DO THIS
Copy the items below word for word, from their first line through the line with "state / province: Virginia", including that line.

--- RECORDS SHOWN ---

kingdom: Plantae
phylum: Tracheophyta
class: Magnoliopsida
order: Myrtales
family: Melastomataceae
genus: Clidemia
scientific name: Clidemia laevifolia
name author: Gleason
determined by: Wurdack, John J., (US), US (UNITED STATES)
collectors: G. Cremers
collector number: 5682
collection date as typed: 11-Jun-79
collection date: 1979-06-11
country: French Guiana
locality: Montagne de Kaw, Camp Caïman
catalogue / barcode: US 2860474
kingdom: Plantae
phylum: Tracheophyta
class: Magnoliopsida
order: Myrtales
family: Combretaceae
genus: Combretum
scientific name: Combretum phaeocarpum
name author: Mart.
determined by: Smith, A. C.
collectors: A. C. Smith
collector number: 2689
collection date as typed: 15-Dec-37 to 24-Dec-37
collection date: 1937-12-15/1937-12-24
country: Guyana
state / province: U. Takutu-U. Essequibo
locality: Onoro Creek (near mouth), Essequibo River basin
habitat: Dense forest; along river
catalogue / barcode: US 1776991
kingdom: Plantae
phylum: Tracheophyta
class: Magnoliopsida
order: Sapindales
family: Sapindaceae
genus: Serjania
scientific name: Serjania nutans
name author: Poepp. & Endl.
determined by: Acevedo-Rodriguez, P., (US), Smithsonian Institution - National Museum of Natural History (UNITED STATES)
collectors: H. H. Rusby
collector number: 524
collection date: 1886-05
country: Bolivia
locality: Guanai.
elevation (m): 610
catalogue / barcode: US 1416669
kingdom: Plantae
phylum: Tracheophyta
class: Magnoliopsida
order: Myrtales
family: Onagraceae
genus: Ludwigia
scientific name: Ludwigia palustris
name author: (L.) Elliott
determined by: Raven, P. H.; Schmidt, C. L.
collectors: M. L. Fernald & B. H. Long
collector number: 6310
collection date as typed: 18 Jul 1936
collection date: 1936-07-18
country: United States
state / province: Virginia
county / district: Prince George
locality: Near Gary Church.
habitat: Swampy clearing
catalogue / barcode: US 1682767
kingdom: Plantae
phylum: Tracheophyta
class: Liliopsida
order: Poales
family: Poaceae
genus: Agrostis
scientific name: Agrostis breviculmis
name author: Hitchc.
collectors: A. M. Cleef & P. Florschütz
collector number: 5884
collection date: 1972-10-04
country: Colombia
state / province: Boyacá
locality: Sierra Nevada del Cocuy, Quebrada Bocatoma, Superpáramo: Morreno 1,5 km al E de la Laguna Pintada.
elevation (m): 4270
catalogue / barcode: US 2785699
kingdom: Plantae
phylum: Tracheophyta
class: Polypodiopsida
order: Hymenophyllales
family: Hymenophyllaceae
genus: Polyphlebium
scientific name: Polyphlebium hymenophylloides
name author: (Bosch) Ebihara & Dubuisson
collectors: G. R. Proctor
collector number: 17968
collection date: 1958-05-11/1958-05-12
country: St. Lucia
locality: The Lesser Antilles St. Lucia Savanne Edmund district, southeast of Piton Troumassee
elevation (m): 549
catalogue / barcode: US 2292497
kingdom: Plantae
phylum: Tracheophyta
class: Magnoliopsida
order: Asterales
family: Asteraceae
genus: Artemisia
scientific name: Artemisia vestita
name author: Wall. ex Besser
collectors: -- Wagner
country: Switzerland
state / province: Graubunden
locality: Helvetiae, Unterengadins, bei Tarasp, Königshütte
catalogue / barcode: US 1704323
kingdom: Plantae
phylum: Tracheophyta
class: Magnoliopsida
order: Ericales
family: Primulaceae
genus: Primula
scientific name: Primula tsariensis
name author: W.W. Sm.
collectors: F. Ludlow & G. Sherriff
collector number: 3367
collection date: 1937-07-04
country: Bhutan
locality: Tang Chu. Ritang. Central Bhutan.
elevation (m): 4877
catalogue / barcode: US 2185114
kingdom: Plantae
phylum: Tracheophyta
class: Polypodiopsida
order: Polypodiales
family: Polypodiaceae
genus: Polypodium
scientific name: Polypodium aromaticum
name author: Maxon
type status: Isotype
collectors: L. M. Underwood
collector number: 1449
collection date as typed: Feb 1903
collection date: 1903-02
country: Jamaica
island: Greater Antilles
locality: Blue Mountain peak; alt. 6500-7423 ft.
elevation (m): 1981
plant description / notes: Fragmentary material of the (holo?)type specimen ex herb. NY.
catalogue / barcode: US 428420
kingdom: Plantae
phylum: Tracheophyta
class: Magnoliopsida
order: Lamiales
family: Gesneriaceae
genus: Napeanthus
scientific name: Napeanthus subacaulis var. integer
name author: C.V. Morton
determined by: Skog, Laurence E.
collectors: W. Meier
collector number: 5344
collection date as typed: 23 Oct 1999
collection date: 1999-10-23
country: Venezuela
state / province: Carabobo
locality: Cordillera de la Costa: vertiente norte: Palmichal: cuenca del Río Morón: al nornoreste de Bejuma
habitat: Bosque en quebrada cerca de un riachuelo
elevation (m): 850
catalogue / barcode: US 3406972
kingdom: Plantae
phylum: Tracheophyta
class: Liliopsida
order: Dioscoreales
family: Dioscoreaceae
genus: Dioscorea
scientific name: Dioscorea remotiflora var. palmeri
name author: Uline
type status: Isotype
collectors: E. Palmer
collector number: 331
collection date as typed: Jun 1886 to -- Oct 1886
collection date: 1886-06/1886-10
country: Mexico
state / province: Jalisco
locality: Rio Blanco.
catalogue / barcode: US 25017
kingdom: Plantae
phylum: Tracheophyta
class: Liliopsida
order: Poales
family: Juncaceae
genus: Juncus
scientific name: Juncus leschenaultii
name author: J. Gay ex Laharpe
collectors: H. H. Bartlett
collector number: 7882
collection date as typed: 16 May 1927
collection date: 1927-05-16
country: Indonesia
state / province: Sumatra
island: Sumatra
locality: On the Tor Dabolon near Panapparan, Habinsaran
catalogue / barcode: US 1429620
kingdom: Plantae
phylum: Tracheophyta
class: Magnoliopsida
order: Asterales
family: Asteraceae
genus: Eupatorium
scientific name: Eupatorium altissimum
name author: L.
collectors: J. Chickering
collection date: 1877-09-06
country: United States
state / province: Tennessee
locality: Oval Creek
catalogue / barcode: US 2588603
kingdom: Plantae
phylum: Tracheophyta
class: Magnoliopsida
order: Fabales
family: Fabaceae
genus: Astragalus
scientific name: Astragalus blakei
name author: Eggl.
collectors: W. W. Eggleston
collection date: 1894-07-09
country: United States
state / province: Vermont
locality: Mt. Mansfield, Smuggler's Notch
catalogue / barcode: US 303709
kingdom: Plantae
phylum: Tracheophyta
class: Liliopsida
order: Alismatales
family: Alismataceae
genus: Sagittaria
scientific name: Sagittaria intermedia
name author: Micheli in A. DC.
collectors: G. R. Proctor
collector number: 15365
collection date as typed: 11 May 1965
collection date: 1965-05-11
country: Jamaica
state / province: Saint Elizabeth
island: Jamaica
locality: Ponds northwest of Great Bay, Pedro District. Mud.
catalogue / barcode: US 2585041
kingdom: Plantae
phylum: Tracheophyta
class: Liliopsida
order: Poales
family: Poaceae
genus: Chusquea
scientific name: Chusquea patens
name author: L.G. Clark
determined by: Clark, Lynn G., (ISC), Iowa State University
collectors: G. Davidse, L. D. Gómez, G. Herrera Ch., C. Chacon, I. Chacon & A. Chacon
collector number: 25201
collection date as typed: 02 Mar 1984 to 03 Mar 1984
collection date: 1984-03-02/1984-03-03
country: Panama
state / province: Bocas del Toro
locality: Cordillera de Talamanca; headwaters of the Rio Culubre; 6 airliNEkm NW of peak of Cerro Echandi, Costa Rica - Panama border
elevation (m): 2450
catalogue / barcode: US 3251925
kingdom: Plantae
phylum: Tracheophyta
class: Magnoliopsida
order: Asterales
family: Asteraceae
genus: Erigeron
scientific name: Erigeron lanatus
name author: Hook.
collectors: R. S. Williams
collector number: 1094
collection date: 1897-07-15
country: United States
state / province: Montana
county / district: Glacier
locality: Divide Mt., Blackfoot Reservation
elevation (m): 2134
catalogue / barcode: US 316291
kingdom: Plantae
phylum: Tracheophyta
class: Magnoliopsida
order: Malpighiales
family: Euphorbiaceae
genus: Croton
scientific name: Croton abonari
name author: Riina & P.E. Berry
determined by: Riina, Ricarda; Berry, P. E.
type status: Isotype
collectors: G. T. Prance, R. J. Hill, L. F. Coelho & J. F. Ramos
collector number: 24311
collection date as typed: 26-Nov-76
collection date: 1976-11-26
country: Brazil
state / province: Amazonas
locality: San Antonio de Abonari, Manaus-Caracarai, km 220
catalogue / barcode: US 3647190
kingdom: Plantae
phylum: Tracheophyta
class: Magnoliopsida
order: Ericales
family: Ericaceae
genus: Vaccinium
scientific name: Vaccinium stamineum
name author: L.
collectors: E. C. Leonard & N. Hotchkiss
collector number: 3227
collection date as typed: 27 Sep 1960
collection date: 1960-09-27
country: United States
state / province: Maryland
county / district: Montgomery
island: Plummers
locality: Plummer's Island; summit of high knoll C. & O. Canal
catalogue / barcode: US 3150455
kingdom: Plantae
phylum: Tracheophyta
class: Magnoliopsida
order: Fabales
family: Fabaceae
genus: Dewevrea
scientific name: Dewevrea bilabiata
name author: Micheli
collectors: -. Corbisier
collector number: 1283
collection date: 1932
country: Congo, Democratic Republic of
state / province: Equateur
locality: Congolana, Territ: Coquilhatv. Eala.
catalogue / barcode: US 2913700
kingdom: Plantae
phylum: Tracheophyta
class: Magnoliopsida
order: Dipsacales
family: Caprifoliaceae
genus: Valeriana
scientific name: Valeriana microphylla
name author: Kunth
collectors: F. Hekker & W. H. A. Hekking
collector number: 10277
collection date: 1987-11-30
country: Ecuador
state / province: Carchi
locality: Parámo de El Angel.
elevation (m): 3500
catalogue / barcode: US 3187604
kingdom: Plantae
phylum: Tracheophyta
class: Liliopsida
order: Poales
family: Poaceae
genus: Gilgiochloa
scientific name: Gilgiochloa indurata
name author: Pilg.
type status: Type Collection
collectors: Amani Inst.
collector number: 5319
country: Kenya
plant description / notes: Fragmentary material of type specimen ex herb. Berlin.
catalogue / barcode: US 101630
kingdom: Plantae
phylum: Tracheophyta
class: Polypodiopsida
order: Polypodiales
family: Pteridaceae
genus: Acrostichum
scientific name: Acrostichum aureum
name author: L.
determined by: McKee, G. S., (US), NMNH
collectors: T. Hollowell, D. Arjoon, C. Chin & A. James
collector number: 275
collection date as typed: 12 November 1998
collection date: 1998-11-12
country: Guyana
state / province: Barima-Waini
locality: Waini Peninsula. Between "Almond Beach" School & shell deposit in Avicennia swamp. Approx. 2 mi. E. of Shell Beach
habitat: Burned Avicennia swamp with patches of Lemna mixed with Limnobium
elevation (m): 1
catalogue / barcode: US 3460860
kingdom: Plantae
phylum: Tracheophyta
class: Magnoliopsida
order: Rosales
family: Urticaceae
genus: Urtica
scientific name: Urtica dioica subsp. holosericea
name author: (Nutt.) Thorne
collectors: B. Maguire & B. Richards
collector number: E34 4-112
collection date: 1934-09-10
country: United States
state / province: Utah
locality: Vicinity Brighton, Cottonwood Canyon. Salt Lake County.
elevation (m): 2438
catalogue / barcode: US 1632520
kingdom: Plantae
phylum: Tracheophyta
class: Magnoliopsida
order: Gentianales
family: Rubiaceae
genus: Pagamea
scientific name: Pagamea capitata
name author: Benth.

---

IN RESPONSE
kingdom: Plantae
phylum: Tracheophyta
class: Magnoliopsida
order: Myrtales
family: Melastomataceae
genus: Clidemia
scientific name: Clidemia laevifolia
name author: Gleason
determined by: Wurdack, John J., (US), US (UNITED STATES)
collectors: G. Cremers
collector number: 5682
collection date as typed: 11-Jun-79
collection date: 1979-06-11
country: French Guiana
locality: Montagne de Kaw, Camp Caïman
catalogue / barcode: US 2860474
kingdom: Plantae
phylum: Tracheophyta
class: Magnoliopsida
order: Myrtales
family: Combretaceae
genus: Combretum
scientific name: Combretum phaeocarpum
name author: Mart.
determined by: Smith, A. C.
collectors: A. C. Smith
collector number: 2689
collection date as typed: 15-Dec-37 to 24-Dec-37
collection date: 1937-12-15/1937-12-24
country: Guyana
state / province: U. Takutu-U. Essequibo
locality: Onoro Creek (near mouth), Essequibo River basin
habitat: Dense forest; along river
catalogue / barcode: US 1776991
kingdom: Plantae
phylum: Tracheophyta
class: Magnoliopsida
order: Sapindales
family: Sapindaceae
genus: Serjania
scientific name: Serjania nutans
name author: Poepp. & Endl.
determined by: Acevedo-Rodriguez, P., (US), Smithsonian Institution - National Museum of Natural History (UNITED STATES)
collectors: H. H. Rusby
collector number: 524
collection date: 1886-05
country: Bolivia
locality: Guanai.
elevation (m): 610
catalogue / barcode: US 1416669
kingdom: Plantae
phylum: Tracheophyta
class: Magnoliopsida
order: Myrtales
family: Onagraceae
genus: Ludwigia
scientific name: Ludwigia palustris
name author: (L.) Elliott
determined by: Raven, P. H.; Schmidt, C. L.
collectors: M. L. Fernald & B. H. Long
collector number: 6310
collection date as typed: 18 Jul 1936
collection date: 1936-07-18
country: United States
state / province: Virginia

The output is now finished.